THIS WEEK I'M LISTENING TO...ETHEL THE FROG Ethel The Frog (High Roller Records)
This little blast from the past has been knocking around for a while now – High Roller re-issued it on vinyl and CD last September – but it’s been a regular visitor to the turntable lately so worth a mention. Originally released in 1980 on EMI, Cherry Red’s British Steel imprint made a CD version of it available some seventeen years later, but it has been missing in action for some time and is an interesting and curious little album.
Ethel The Frog were formed in Hull in 1975 by Paul Tognola (guitar), Doug Sheppard (vocals & guitar), Terry Hopkinson (bass) and Paul Conyers (drums) – just after the four had left school at 16 – and took their name from the Monty Python spoof current affairs programme which broke the story of infamous gangsters the Piranha brothers. Unable to get a deal in the second half of the spittle-strewn Seventies, in November 1978 they released a single on their own Best Records label. Recorded (inevitably) at Fairview (well, it was local to them, as well as being the place to go) and pressed with a run of just five hundred, the 7” coupled a cover of ‘Eleanor Rigby’ with their own ‘Whatever Happened To Love’. They’d already sent EMI some material before Neal Kay tapped them up for a track for his upcoming ‘Metal For Muthas’ compilation and by the time the album had been released in February 1980 (boasting Ethel The Frog’s hugely energetic ‘Fight Back’ as the opening cut on side two) the suits at EMI had already taken some notice and listened to the material they’d been sitting on. Instead of booking studio time though EMI issued ten of the band’s original recordings (produced by Sheppard between 1975 and 1979) on one self-titled LP.
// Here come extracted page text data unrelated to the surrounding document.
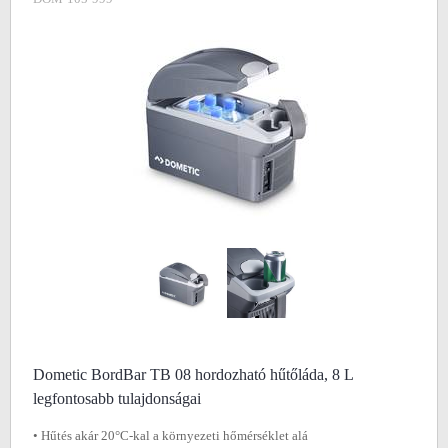
Dometic BordBar TB 08 hordozható hűtőláda, 8 L
legfontosabb tulajdonságai
• Hűtés akár 20°C-kal a környezeti hőmérséklet alá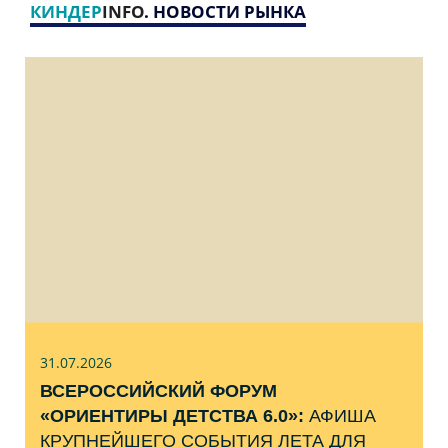
КИНДЕР
INFO
. НОВОСТИ РЫНКА
31.07
.2026
ВСЕРОССИЙСКИЙ ФОРУМ
«ОРИЕНТИРЫ ДЕТСТВА 6.0»:
АФИША
КРУПНЕЙШЕГО СОБЫТИЯ ЛЕТА ДЛЯ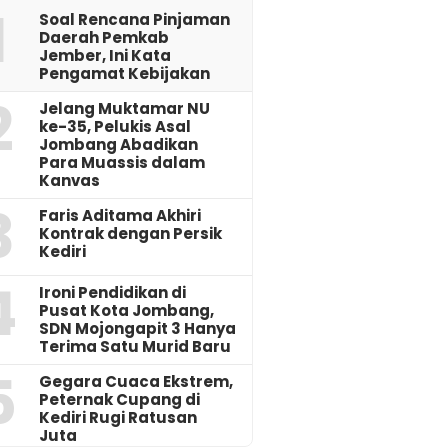
1
‎Soal Rencana Pinjaman
Daerah Pemkab
Jember, Ini Kata
Pengamat Kebijakan ‎
2
Jelang Muktamar NU
ke-35, Pelukis Asal
Jombang Abadikan
Para Muassis dalam
Kanvas
3
Faris Aditama Akhiri
Kontrak dengan Persik
Kediri
4
Ironi Pendidikan di
Pusat Kota Jombang,
SDN Mojongapit 3 Hanya
Terima Satu Murid Baru
5
‎Gegara Cuaca Ekstrem,
Peternak Cupang di
Kediri Rugi Ratusan
Juta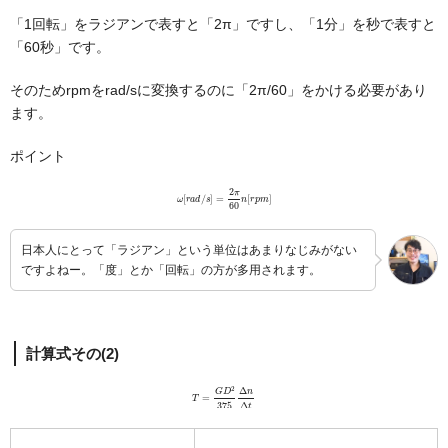
「1回転」をラジアンで表すと「2π」ですし、「1分」を秒で表すと
「60秒」です。
そのためrpmをrad/sに変換するのに「2π/60」をかける必要があり
ます。
ポイント
ω
[
r
a
d
/
s
]
=
2
π
60
n
[
r
p
m
]
日本人にとって「ラジアン」という単位はあまりなじみがない
ですよねー。「度」とか「回転」の方が多用されます。
計算式その(2)
T
=
G
D
2
375
Δ
n
Δ
t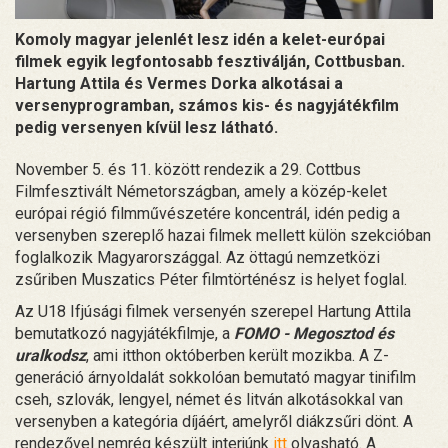
Komoly magyar jelenlét lesz idén a kelet-európai
filmek egyik legfontosabb fesztiválján, Cottbusban.
Hartung Attila és Vermes Dorka alkotásai a
versenyprogramban, számos kis- és nagyjátékfilm
pedig versenyen kívül lesz látható.
November 5. és 11. között rendezik a 29. Cottbus
Filmfesztivált Németországban, amely a közép-kelet
európai régió filmművészetére koncentrál, idén pedig a
versenyben szereplő hazai filmek mellett külön szekcióban
foglalkozik Magyarországgal. Az öttagú nemzetközi
zsűriben Muszatics Péter filmtörténész is helyet foglal.
Az U18 Ifjúsági filmek versenyén szerepel Hartung Attila
bemutatkozó nagyjátékfilmje, a
FOMO - Megosztod és
uralkodsz
, ami itthon októberben került mozikba. A Z-
generáció árnyoldalát sokkolóan bemutató magyar tinifilm
cseh, szlovák, lengyel, német és litván alkotásokkal van
versenyben a kategória díjáért, amelyről diákzsűri dönt. A
rendezővel nemrég készült interjúnk
itt
olvasható. A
‘Ethel The Frog’ was preceded in February 1980 by a re-issue of ‘Eleanor Rigby’ (this time flipped by ‘Fight Back’) with the album following in May, but to all intents and purposes the band had called it a day by then; and although they did limp on until a final gig in early 1981 (after which the two Pauls formed Salem) there was little, if any, cause for EMI to spend money on promotion and it made its way to bargain bins quite quickly – mine came from Woolies for 99p. It’s an interesting album though, but without an outside ear to focus them the band seemed to throw every style they could think of at the wall to see what stuck, so some tracks are pure Seventies rock while others are certainly NWOBHM. ‘Apple Of Your Eye’, for example, is a joyous, bouncy rocker with dual Iron Maiden guitar runs before Harris’s boys had even written them. ‘Staying On My Mind’ is a boppy little boogie which could have come off any good Status Quo album, whereas ‘Jailbait’ and ‘You Need Wheels’ could have come off any bad Status Quo album. ‘Fight Back’ is about as aggressive and as NWOBHM as they got (meaning, by the way, that theirs is the only non-exclusive cut on ‘Metal For Muthas’), with ‘Don’t Do It’ cut from the same cloth. ‘Eleanor Rigby’ is ‘Eleanor Rigby’, and the album runs off with that first B-side, ‘Whatever Happened To Love’, and the lengthy elegy ‘Fire Bird’.
Great album, well worth investigating.